=== Brano dell'esercizio ===

Chi si mette in malattia a Natale fa un danno all’immagine dell’Ente, ai colleghi che si ammalano per davvero, ai tanti che lavorano con dedizione e alla città. La “natalite” è un’offesa alla mia generazione.
Le pubbliche amministrazioni con oltre 5000 dipendenti, come la nostra, sono oggi le più grandi aziende del Sud Italia, e al loro interno dovrebbero esserci i cavalli di razza sfornati dalle nostre università e dalle nostre scuole.
Il rispetto del lavoro lo si deve avere per quei ragazzi di 20 anni che vediamo sugli scooter, oggi, con la violenza nelle mani e gli occhi senza futuro, con la necessità di scoprire la parola dignità, quella dignità che solo il lavoro può darti.
Io metterei ora la firma se potessi diventare dipendente comunale assunto a tempo indeterminato dall’amministrazione della mia città e mi ricorderei del precariato della mia generazione ogni giorno.
Ci vogliono regole diverse nel pubblico impiego. Monitoraggio della produttività e formazione continua devono regnarla da padroni.
Diversamente il pubblico impiego si trasforma solo in rendita ed assistenza e si sviluppano virus aberranti come la natalite che si cura a pillole di badge.

=== Informazioni ===

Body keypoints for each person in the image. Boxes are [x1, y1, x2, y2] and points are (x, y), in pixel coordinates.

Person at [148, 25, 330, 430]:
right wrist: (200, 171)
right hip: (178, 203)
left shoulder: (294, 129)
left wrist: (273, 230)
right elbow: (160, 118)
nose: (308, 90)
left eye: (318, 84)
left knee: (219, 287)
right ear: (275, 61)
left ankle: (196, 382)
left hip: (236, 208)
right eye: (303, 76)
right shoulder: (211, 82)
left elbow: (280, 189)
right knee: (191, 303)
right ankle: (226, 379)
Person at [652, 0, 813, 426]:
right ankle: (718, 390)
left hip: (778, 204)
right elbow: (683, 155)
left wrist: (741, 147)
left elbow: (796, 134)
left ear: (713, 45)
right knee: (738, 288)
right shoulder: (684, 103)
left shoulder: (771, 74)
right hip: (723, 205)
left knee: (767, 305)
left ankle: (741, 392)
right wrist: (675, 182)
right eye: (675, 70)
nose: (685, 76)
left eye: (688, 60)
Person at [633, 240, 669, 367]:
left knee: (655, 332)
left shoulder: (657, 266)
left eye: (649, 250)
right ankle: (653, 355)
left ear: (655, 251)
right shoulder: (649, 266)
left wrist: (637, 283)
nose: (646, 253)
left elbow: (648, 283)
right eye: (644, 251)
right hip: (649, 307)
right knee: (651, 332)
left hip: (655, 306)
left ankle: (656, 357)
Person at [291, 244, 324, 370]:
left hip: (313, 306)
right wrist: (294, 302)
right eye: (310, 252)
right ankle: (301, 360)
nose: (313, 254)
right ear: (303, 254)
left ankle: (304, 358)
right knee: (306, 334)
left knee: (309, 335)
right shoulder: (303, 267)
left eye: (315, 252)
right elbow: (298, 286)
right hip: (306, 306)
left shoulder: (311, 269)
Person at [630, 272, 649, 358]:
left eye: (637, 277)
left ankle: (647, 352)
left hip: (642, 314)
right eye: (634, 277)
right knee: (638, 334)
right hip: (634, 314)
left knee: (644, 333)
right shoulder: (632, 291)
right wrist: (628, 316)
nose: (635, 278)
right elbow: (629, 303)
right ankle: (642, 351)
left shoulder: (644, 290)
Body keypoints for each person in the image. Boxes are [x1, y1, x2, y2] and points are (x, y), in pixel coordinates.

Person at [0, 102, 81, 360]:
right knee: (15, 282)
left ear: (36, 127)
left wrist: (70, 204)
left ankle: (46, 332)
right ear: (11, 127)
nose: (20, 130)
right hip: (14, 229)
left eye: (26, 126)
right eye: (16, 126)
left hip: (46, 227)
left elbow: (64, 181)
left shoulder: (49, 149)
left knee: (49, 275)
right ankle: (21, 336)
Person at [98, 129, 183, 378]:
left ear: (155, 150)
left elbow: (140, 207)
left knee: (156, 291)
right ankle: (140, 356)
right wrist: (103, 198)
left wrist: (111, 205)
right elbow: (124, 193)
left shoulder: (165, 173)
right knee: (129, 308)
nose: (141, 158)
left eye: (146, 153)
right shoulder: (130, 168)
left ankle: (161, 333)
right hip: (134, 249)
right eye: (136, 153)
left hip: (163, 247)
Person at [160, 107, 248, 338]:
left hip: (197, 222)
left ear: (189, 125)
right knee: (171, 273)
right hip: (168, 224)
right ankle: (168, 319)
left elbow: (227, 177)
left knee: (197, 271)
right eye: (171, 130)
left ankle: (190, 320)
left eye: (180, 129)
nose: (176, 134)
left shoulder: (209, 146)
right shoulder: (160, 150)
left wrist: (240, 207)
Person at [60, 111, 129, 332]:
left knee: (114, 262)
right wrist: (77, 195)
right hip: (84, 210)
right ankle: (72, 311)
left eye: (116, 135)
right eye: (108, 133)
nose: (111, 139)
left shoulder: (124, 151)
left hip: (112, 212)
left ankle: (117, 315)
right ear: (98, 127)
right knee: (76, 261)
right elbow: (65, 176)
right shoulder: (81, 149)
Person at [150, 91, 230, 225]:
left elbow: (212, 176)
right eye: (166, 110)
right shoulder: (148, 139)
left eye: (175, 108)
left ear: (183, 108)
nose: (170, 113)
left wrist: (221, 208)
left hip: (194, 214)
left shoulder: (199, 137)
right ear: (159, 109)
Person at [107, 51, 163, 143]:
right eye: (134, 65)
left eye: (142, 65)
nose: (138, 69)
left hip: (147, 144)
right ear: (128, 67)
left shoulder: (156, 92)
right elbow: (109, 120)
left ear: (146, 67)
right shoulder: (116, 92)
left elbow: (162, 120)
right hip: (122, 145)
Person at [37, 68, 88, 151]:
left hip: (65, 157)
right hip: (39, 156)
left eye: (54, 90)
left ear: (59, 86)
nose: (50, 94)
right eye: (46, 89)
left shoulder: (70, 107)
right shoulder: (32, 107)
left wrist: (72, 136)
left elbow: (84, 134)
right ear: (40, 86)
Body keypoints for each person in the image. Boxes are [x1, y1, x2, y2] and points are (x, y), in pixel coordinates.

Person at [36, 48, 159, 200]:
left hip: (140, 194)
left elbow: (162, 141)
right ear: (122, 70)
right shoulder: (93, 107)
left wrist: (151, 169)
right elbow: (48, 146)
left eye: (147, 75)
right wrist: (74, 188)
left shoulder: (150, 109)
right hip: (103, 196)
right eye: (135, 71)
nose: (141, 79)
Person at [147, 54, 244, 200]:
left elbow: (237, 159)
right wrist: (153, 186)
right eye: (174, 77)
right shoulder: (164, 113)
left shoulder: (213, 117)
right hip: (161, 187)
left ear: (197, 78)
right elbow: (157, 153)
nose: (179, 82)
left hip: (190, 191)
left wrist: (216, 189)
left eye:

===

● **Istruzioni per l'esercizio**:
A: Elenchi tutti coloro o ciò a cui, secondo il testo sulla natalite, fa un danno chi si mette in malattia a Natale.
B: Secondo il testo sulla natalite, con che cosa si cura la natalite?
C: Riporti il passo del testo sulla natalite che inizia con "Chi si mette" e prosegue fino a "generazione ogni giorno.".

● **Soluzioni delle consegne**:
A:
- l'immagine dell'Ente
- i colleghi che si ammalano per davvero
- i tanti che lavorano con dedizione
- la città

B: A pillole di badge.

C:
Chi si mette in malattia a Natale fa un danno all’immagine dell’Ente, ai colleghi che si ammalano per davvero, ai tanti che lavorano con dedizione e alla città. La “natalite” è un’offesa alla mia generazione.
Le pubbliche amministrazioni con oltre 5000 dipendenti, come la nostra, sono oggi le più grandi aziende del Sud Italia, e al loro interno dovrebbero esserci i cavalli di razza sfornati dalle nostre università e dalle nostre scuole.
Il rispetto del lavoro lo si deve avere per quei ragazzi di 20 anni che vediamo sugli scooter, oggi, con la violenza nelle mani e gli occhi senza futuro, con la necessità di scoprire la parola dignità, quella dignità che solo il lavoro può darti.
Io metterei ora la firma se potessi diventare dipendente comunale assunto a tempo indeterminato dall’amministrazione della mia città e mi ricorderei del precariato della mia generazione ogni giorno.